Sometimes we can be badly perceived if we are involved too late in the discussion. In this case, security could really become a showstopper for business deliverables. This is applicable for any company. It is fundamental to have the security team involved in projects as soon as possible in order to enable a fast and secured project deployment. The latest the security team is being reached out to, the more complicated this becomes to ensure project delivery in a timely manner.
A top-down and regular management communication is crucial to engage staff support. Data security needs to be part of the company’s DNA and be perceived as a business facilitator rather than the the policeman. In PwC Singapore, we work closely with our staff and partners thanks to management drive, continuous communication and cyber awareness workshops.
How dare you to be women in cyber security?
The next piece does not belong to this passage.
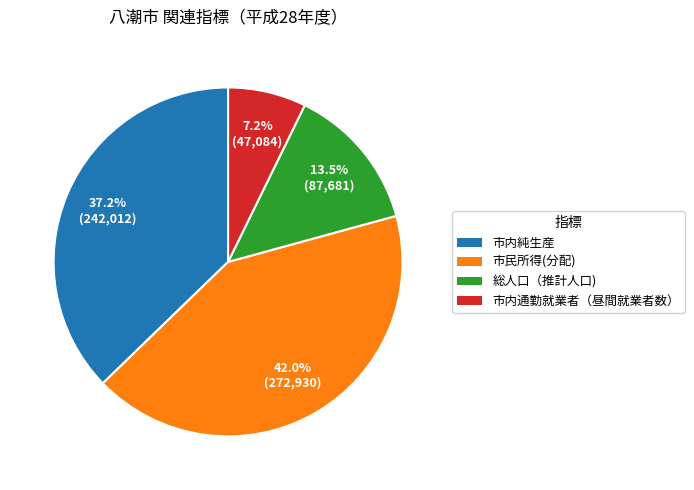

What is the smallest slice in the pie chart?

市内通勤就業者（昼間就業者数）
How dare you asking me the question? 🙂 It is a challenging sector, I love being surrounded by passionate people like geeky ethical hackers, VCs who will know new products available on the market, or business partners eager to leverage some of our solutions to answer our clients needs. “Is there enough women in Cyber?”, definitely not. In my department we are closed to gender parity knowing that my only recruitment criteria remains competency and behaviour. This is unfortunately not the case everywhere. Last month (ISC)2 study revealed that women only represent 24% of the global cybersecurity workforce. Personally, from engineering school to being in the cybersec industry, I am used to work mainly with guys. I have so far been surrounded by great people and I don’t really feel a difference of being a woman when interacting with my colleagues or peers. That being said, when you realise that you are the only woman in the room in a meeting or at an event, then you start thinking about the lack of women in this industry. From my experience, there were much less girls interested in studying IT (studying infosec was not even an option). So I think education and woman experience feedback should be promoted at highschool level. Apart from the different perspectives women can bring, it would just be nicer for everyone to have more gender diversity in the room!
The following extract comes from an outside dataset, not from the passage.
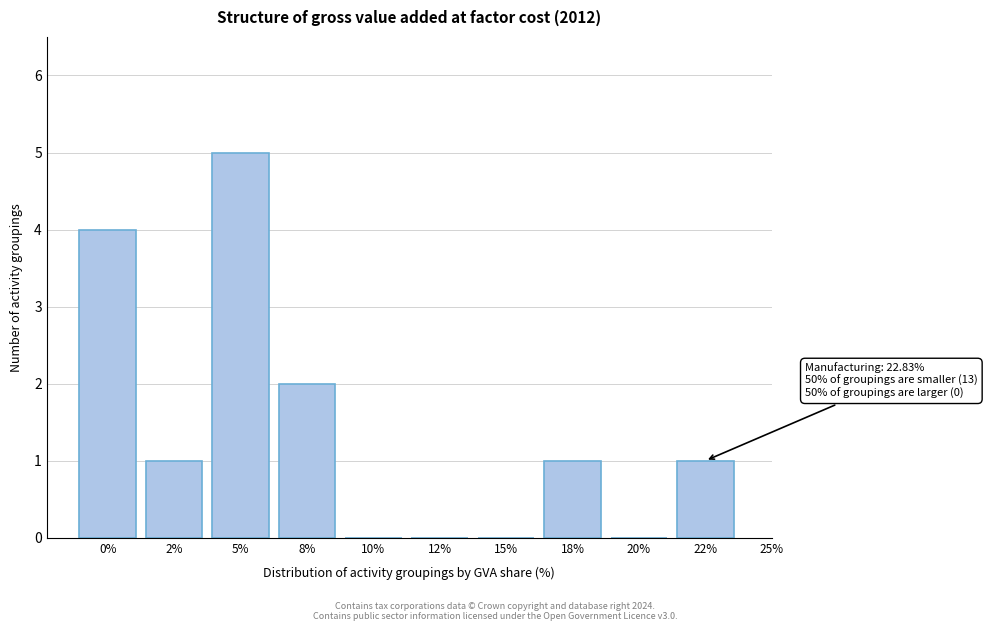

Reading right to left, what are all the values shown in this chart?

22%=1	20%=0	18%=1	15%=0	12%=0	10%=0	8%=2	5%=5	2%=1	0%=4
What do you do to bring more diversity ?
We never do enough to bring more diversity into this “Tech” world. Culture wise, my team is quite diverse with four different nationalities and coming from different backgrounds from studying actuarial at LSE to one of the first infosec staff of Starhub ! Also, I have recently joined several cyber security initiatives in Singapore: ISACA, Women in Security led by Magda Chelly and recently the French Tech Cyber Chapter,also led by two women! Joining those infosec groups is a way to encourage more women to join this fun cyber world.
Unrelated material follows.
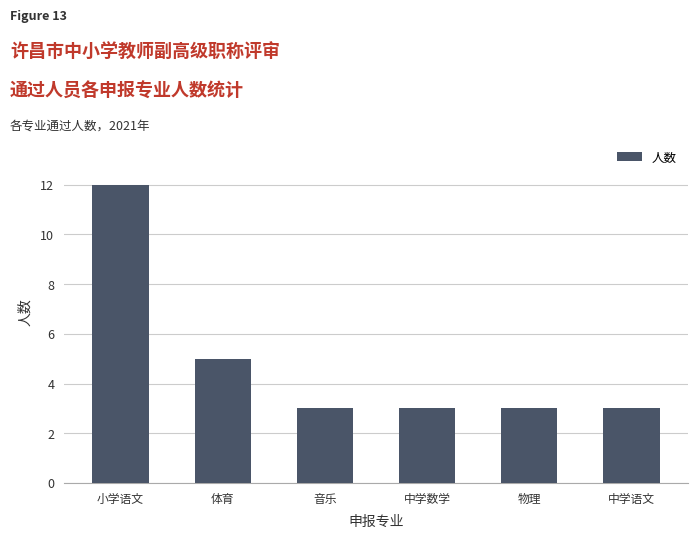

True or false: the data shows 2 at 中学数学.

False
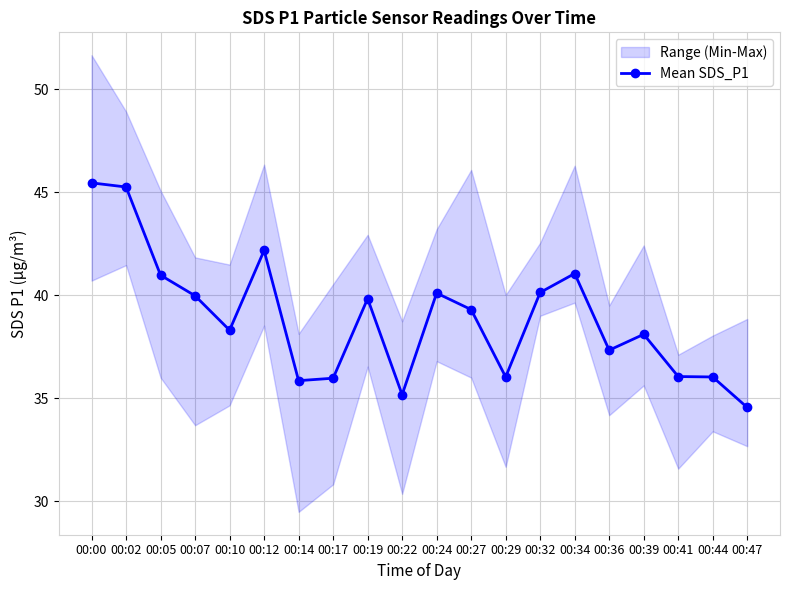

What is the smallest value displayed?

34.5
Otherwise I invite anyone, men or women to join the Lean In community, which is led by Sheryl Sandberg (Facebook COO) and to read her book “Lean In” as it gives practical advice on how to cope in your professional and personal life. One point she is raising is that women actually tend to have the “Queen B” syndrome, meaning once they succeed to reach a certain professional level and are often the only woman in the group, some will not be enthusiastic to lose this “only woman” status and might be less supportive and welcoming than the rest of the team. We need to help each other much more to reach better gender balance in our industries.